### [Исходный текст]
Восхищается, восторгается, так как видит, что писатель не приспосабливается к банальным нормам дозволенного и не дозволенного на сцене, а предлагает свое. Это свое не заимствовано, не взято на прокат, а создано заново во имя правды, безусловной и честной.

«Техника комедии виртуозна. Завязка, которой лучшие драматурги мира вынуждены отдавать несколько сцен, в “Ревизоре” смело исчерпывается одной первой фразой: “Я пригласил вас, господа, для того, чтобы сообщить вам пренеприятное известие: к нам едет ревизор”.

Страх. Вот движущая сила дальнейших событий, основанных на познании человеческих слабостей и прегрешений.

В конце одна реплика жандарма производит “действие удара”, одна эта реплика служит развязкой. А страх в немой сцене финала доходит до высшего напряжения. Такой финал, говорит Немирович-Данченко, — одно из самых замечательных явлений сценической литературы.

Сценичность “Ревизора” открыта Гоголем-человеком, усвоившим, что театр “ничуть не безделица и вовсе не пустая вещь”; писателем, доводящем социальные и нравственные вопросы до дерзких обобщений»[69].

{40} В медленном, спокойном течении первых сцен «Ревизора», в острых зарисовках быта Немирович-Данченко видит не слабую технику драмы, а принцип подробного повествования.

### [Задание 1]
Что в тексте о «Ревизоре» названо движущей силой дальнейших событий комедии?
### [Задание 2]
Пожалуйста, допишите текст о «Ревизоре», начиная сразу после его последнего предложения.

### [Имеющиеся данные]

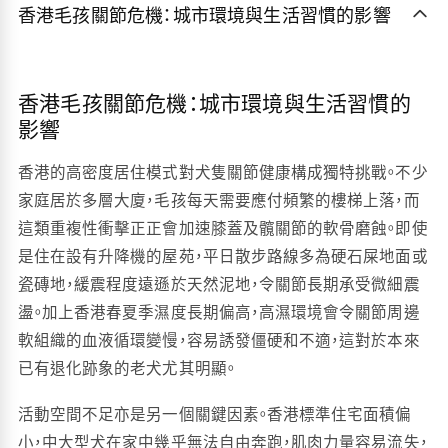
香港毛孩關節危機：城市環境與生活習慣的影響
香港毛孩關節危機：城市環境與生活習慣的
影響
香港的高密度居住模式對犬隻關節健康構成獨特挑戰。不少
家庭居於多層大廈，毛孩每天需要應付頻繁的樓梯上落，而
這類重複性衝擊正正會加速膝蓋及髖關節的軟骨磨蝕。即使
是住在設有升降機的屋苑，平日散步路線多為硬石屎地面或
瓷磚地，緩震程度遠遜於天然泥地，令關節長期承受微細震
盪。加上香港春夏季濕度長期偏高，高濕環境會令關節周邊
軟組織的血液循環變慢，容易誘發僵硬和不適，這對於本來
已有退化跡象的老犬尤其明顯。
活動空間不足亦是另一個關鍵因素。香港標準住宅面積偏
小，中大型犬在家中幾乎無法自由奔跑，肌肉力量容易流失，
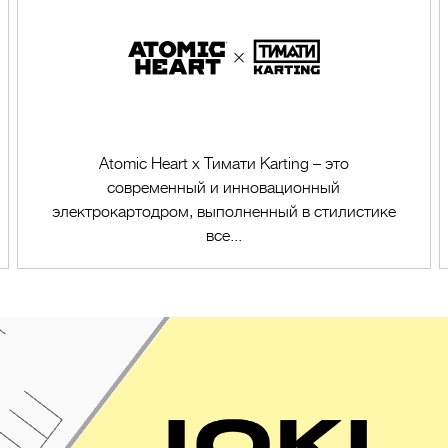
Atomic Heart x Тимати Karting – это
современный и инновационный
электрокартодром, выполненный в стилистике
все...
Перейти в магазин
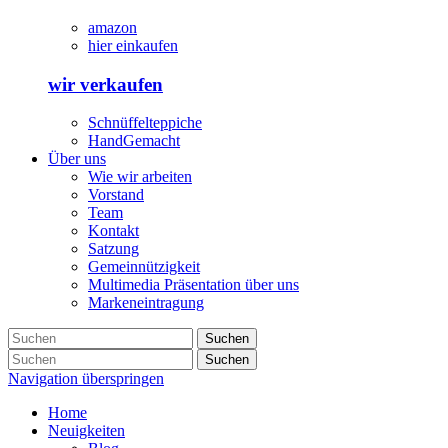
amazon
hier einkaufen
wir verkaufen
Schnüffelteppiche
HandGemacht
Über uns
Wie wir arbeiten
Vorstand
Team
Kontakt
Satzung
Gemeinnützigkeit
Multimedia Präsentation über uns
Markeneintragung
Suchen
Suchen
Navigation überspringen
Home
Neuigkeiten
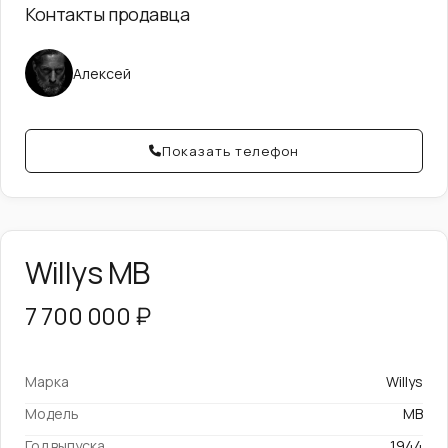
Контакты продавца
Алексей
Показать телефон
Willys MB
7 700 000 ₽
Марка
Willys
Модель
MB
Год выпуска
1944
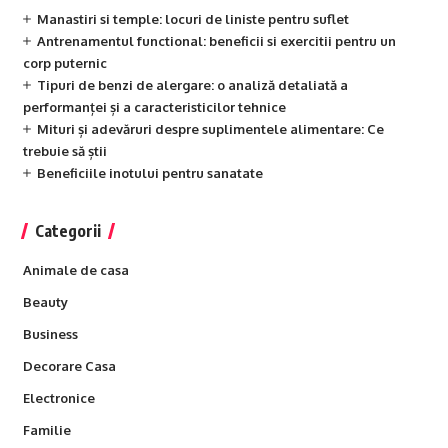
Manastiri si temple: locuri de liniste pentru suflet
Antrenamentul functional: beneficii si exercitii pentru un
corp puternic
Tipuri de benzi de alergare: o analiză detaliată a
performanței și a caracteristicilor tehnice
Mituri și adevăruri despre suplimentele alimentare: Ce
trebuie să știi
Beneficiile inotului pentru sanatate
Categorii
Animale de casa
Beauty
Business
Decorare Casa
Electronice
Familie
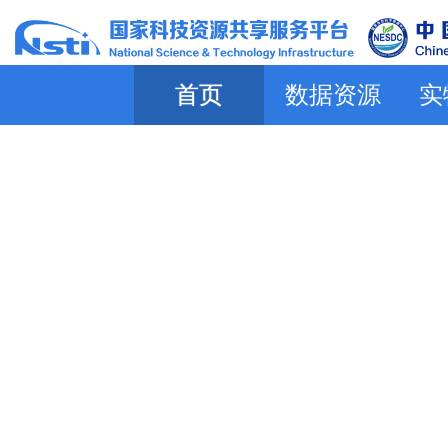
首页
数据资源
实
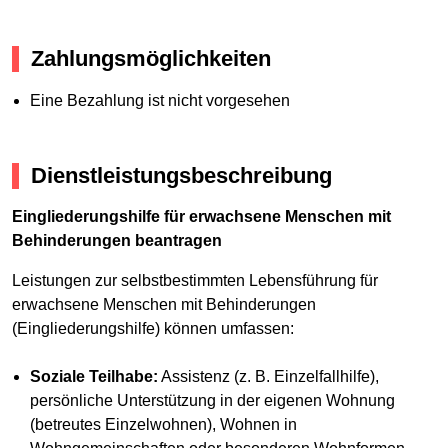
Zahlungsmöglichkeiten
Eine Bezahlung ist nicht vorgesehen
Dienstleistungsbeschreibung
Eingliederungshilfe für erwachsene Menschen mit
Behinderungen beantragen
Leistungen zur selbstbestimmten Lebensführung für
erwachsene Menschen mit Behinderungen
(Eingliederungshilfe) können umfassen:
Soziale Teilhabe:
Assistenz (z. B. Einzelfallhilfe),
persönliche Unterstützung in der eigenen Wohnung
(betreutes Einzelwohnen), Wohnen in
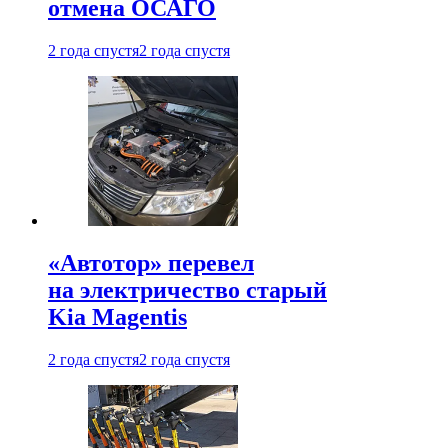
отмена ОСАГО
2 года спустя
2 года спустя
«Автотор» перевел
на электричество старый
Kia Magentis
2 года спустя
2 года спустя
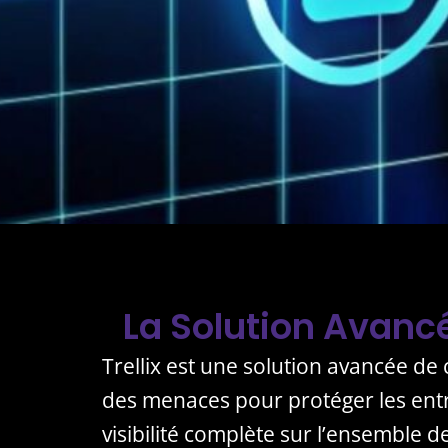
La Solution Avancé
Trellix est une solution avancée de
des menaces pour protéger les entre
visibilité complète sur l’ensemble d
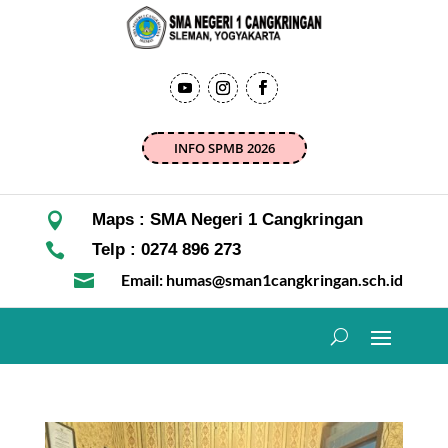
INFO SPMB 2026

Maps : SMA Negeri 1 Cangkringan

Telp : 0274 896 273

Email: humas@sman1cangkringan.sch.id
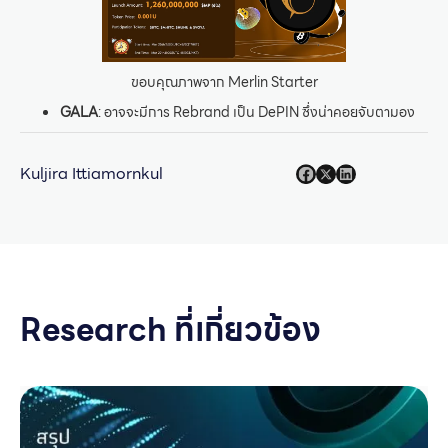
ขอบคุณภาพจาก Merlin Starter
GALA
: อาจจะมีการ Rebrand เป็น DePIN ซึ่งน่าคอยจับตามอง
Kuljira Ittiamornkul
Research ที่เกี่ยวข้อง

### [Ответ 1]
Страх.

### [Ответ 2]
Поспешность здесь излишня. Гоголь умышленно сдерживает темперамент, так как спокойствие соответствует застою провинциальной жизни русского городка. Потом он дает волю стремительности, гиперболе, неожиданностям, гениальным по своей простоте и естественности. Оставлять действующих лиц «в покое бытовых подробностей» уже нельзя.

Эпическое трансформируется в острокомедийное, сатирическое; повествовательность воспринимается как поворот интриги; толчки сюжета, взрывы, кульминация не привносятся извне: «Гоголь находит сценическое движение в неожиданностях, которые проявляются в самих характерах». Человеческие слабости я прегрешения — «безобразный душевный… город» — дают ему материал для сценического развития фабулы.

Свойства психологии, «души излучины» движут фабулой… Разгадав это своеобразие «Ревизора», Немирович-Данченко проникал в тайну сценического обаяния русской драматургии.

XI

«Отрицание театра» — такое сенсационное название дал Ю. Айхенвальд своей статье[70], повторяющей публичную лекцию, читанную им в Политехническом музее 16 марта 1913 года.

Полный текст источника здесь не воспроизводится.